### Work order
Render every line of text in the items below as a JSON list of strings, one string per line, with blank lines omitted.

[Stored data entries]
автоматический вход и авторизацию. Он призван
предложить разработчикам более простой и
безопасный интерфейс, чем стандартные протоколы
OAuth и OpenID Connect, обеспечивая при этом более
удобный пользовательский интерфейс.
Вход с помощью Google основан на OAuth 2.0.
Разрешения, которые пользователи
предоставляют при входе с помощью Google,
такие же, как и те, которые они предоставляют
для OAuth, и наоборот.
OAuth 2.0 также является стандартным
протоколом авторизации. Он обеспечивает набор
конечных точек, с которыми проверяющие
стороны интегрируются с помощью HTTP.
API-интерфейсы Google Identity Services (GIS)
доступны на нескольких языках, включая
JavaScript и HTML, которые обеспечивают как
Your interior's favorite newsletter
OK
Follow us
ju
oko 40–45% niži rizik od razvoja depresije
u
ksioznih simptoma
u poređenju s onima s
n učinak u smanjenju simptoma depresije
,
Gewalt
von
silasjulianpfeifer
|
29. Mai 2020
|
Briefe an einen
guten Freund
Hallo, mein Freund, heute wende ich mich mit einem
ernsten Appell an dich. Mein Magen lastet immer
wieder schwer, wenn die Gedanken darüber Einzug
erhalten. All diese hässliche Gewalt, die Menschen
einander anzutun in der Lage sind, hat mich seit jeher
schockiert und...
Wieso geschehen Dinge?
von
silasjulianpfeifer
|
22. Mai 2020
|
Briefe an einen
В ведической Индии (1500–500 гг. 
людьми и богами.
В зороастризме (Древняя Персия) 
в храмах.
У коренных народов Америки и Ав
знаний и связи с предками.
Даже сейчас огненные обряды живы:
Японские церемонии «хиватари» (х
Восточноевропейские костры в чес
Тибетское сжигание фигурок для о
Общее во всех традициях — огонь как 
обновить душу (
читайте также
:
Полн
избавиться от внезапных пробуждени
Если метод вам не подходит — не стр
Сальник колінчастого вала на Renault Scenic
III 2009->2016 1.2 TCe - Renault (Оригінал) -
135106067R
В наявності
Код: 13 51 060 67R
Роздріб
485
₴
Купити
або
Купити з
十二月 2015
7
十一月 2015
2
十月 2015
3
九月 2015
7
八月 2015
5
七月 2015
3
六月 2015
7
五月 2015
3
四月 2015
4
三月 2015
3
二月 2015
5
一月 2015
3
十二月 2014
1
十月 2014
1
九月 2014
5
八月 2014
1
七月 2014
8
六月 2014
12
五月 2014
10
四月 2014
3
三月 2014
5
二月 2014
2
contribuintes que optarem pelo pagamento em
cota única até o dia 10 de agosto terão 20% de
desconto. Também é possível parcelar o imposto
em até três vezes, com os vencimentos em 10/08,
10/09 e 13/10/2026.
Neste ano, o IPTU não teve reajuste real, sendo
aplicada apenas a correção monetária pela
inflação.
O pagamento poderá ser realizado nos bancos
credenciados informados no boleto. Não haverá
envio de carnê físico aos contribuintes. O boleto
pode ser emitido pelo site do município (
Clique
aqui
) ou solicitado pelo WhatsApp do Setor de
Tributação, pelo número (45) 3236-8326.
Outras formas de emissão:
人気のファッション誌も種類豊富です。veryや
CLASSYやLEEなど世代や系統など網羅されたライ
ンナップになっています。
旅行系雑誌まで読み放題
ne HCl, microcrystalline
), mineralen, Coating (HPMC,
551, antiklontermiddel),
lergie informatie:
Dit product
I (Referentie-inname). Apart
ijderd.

### Exercise solution
[
  "автоматический вход и авторизацию. Он призван",
  "предложить разработчикам более простой и",
  "безопасный интерфейс, чем стандартные протоколы",
  "OAuth и OpenID Connect, обеспечивая при этом более",
  "удобный пользовательский интерфейс.",
  "Вход с помощью Google основан на OAuth 2.0.",
  "Разрешения, которые пользователи",
  "предоставляют при входе с помощью Google,",
  "такие же, как и те, которые они предоставляют",
  "для OAuth, и наоборот.",
  "OAuth 2.0 также является стандартным",
  "протоколом авторизации. Он обеспечивает набор",
  "конечных точек, с которыми проверяющие",
  "стороны интегрируются с помощью HTTP.",
  "API-интерфейсы Google Identity Services (GIS)",
  "доступны на нескольких языках, включая",
  "JavaScript и HTML, которые обеспечивают как",
  "Your interior's favorite newsletter",
  "OK",
  "Follow us",
  "ju",
  "oko 40–45% niži rizik od razvoja depresije",
  "u",
  "ksioznih simptoma",
  "u poređenju s onima s",
  "n učinak u smanjenju simptoma depresije",
  ",",
  "Gewalt",
  "von",
  "silasjulianpfeifer",
  "|",
  "29. Mai 2020",
  "|",
  "Briefe an einen",
  "guten Freund",
  "Hallo, mein Freund, heute wende ich mich mit einem",
  "ernsten Appell an dich. Mein Magen lastet immer",
  "wieder schwer, wenn die Gedanken darüber Einzug",
  "erhalten. All diese hässliche Gewalt, die Menschen",
  "einander anzutun in der Lage sind, hat mich seit jeher",
  "schockiert und...",
  "Wieso geschehen Dinge?",
  "von",
  "silasjulianpfeifer",
  "|",
  "22. Mai 2020",
  "|",
  "Briefe an einen",
  "В ведической Индии (1500–500 гг. ",
  "людьми и богами.",
  "В зороастризме (Древняя Персия) ",
  "в храмах.",
  "У коренных народов Америки и Ав",
  "знаний и связи с предками.",
  "Даже сейчас огненные обряды живы:",
  "Японские церемонии «хиватари» (х",
  "Восточноевропейские костры в чес",
  "Тибетское сжигание фигурок для о",
  "Общее во всех традициях — огонь как ",
  "обновить душу (",
  "читайте также",
  ":",
  "Полн",
  "избавиться от внезапных пробуждени",
  "Если метод вам не подходит — не стр",
  "Сальник колінчастого вала на Renault Scenic",
  "III 2009->2016 1.2 TCe - Renault (Оригінал) -",
  "135106067R",
  "В наявності",
  "Код: 13 51 060 67R",
  "Роздріб",
  "485",
  "₴",
  "Купити",
  "або",
  "Купити з",
  "十二月 2015",
  "7",
  "十一月 2015",
  "2",
  "十月 2015",
  "3",
  "九月 2015",
  "7",
  "八月 2015",
  "5",
  "七月 2015",
  "3",
  "六月 2015",
  "7",
  "五月 2015",
  "3",
  "四月 2015",
  "4",
  "三月 2015",
  "3",
  "二月 2015",
  "5",
  "一月 2015",
  "3",
  "十二月 2014",
  "1",
  "十月 2014",
  "1",
  "九月 2014",
  "5",
  "八月 2014",
  "1",
  "七月 2014",
  "8",
  "六月 2014",
  "12",
  "五月 2014",
  "10",
  "四月 2014",
  "3",
  "三月 2014",
  "5",
  "二月 2014",
  "2",
  "contribuintes que optarem pelo pagamento em",
  "cota única até o dia 10 de agosto terão 20% de",
  "desconto. Também é possível parcelar o imposto",
  "em até três vezes, com os vencimentos em 10/08,",
  "10/09 e 13/10/2026.",
  "Neste ano, o IPTU não teve reajuste real, sendo",
  "aplicada apenas a correção monetária pela",
  "inflação.",
  "O pagamento poderá ser realizado nos bancos",
  "credenciados informados no boleto. Não haverá",
  "envio de carnê físico aos contribuintes. O boleto",
  "pode ser emitido pelo site do município (",
  "Clique",
  "aqui",
  ") ou solicitado pelo WhatsApp do Setor de",
  "Tributação, pelo número (45) 3236-8326.",
  "Outras formas de emissão:",
  "人気のファッション誌も種類豊富です。veryや",
  "CLASSYやLEEなど世代や系統など網羅されたライ",
  "ンナップになっています。",
  "旅行系雑誌まで読み放題",
  "ne HCl, microcrystalline",
  "), mineralen, Coating (HPMC,",
  "551, antiklontermiddel),",
  "lergie informatie:",
  "Dit product",
  "I (Referentie-inname). Apart",
  "ijderd."
]